[[ DATASET CONTENT, beginning ]]
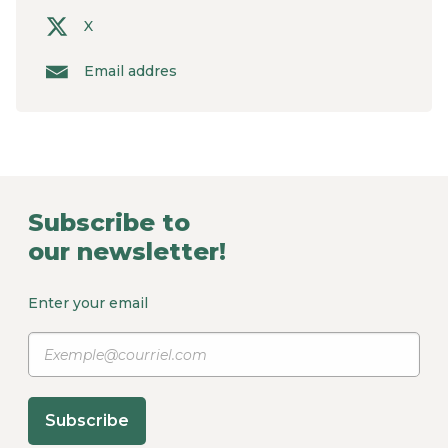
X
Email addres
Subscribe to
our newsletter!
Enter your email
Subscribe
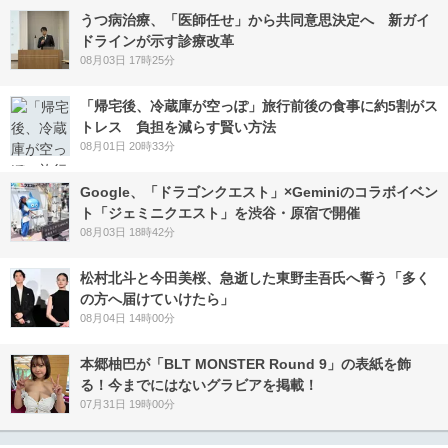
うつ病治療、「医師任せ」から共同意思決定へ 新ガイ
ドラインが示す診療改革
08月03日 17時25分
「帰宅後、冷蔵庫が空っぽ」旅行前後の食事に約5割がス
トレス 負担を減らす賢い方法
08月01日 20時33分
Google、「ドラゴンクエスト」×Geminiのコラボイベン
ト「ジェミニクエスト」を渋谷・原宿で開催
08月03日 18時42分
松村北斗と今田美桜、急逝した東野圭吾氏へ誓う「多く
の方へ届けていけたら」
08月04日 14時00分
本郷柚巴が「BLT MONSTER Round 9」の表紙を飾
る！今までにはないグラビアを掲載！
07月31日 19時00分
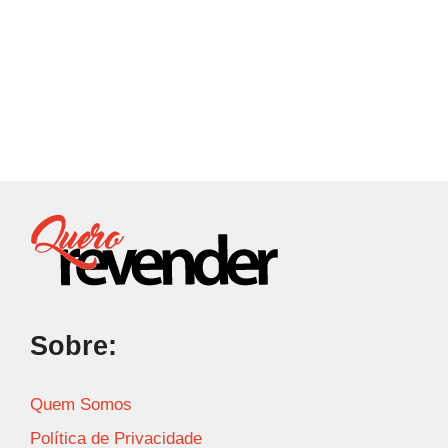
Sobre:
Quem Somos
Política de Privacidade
[[ DATASET CONTENT, end ]]
▶ **TASK DETAILS**
Quote every line of text from the records above, character for character, and leave the pictures out of your answer.

▶ **SOLUTION FOR THIS TASK**
X
Email addres
Subscribe to
our newsletter!
Enter your email
Subscribe
うつ病治療、「医師任せ」から共同意思決定へ 新ガイ
ドラインが示す診療改革
08月03日 17時25分
「帰宅後、冷蔵庫が空っぽ」旅行前後の食事に約5割がス
トレス 負担を減らす賢い方法
08月01日 20時33分
Google、「ドラゴンクエスト」×Geminiのコラボイベン
ト「ジェミニクエスト」を渋谷・原宿で開催
08月03日 18時42分
松村北斗と今田美桜、急逝した東野圭吾氏へ誓う「多く
の方へ届けていけたら」
08月04日 14時00分
本郷柚巴が「BLT MONSTER Round 9」の表紙を飾
る！今までにはないグラビアを掲載！
07月31日 19時00分
Sobre:
Quem Somos
Política de Privacidade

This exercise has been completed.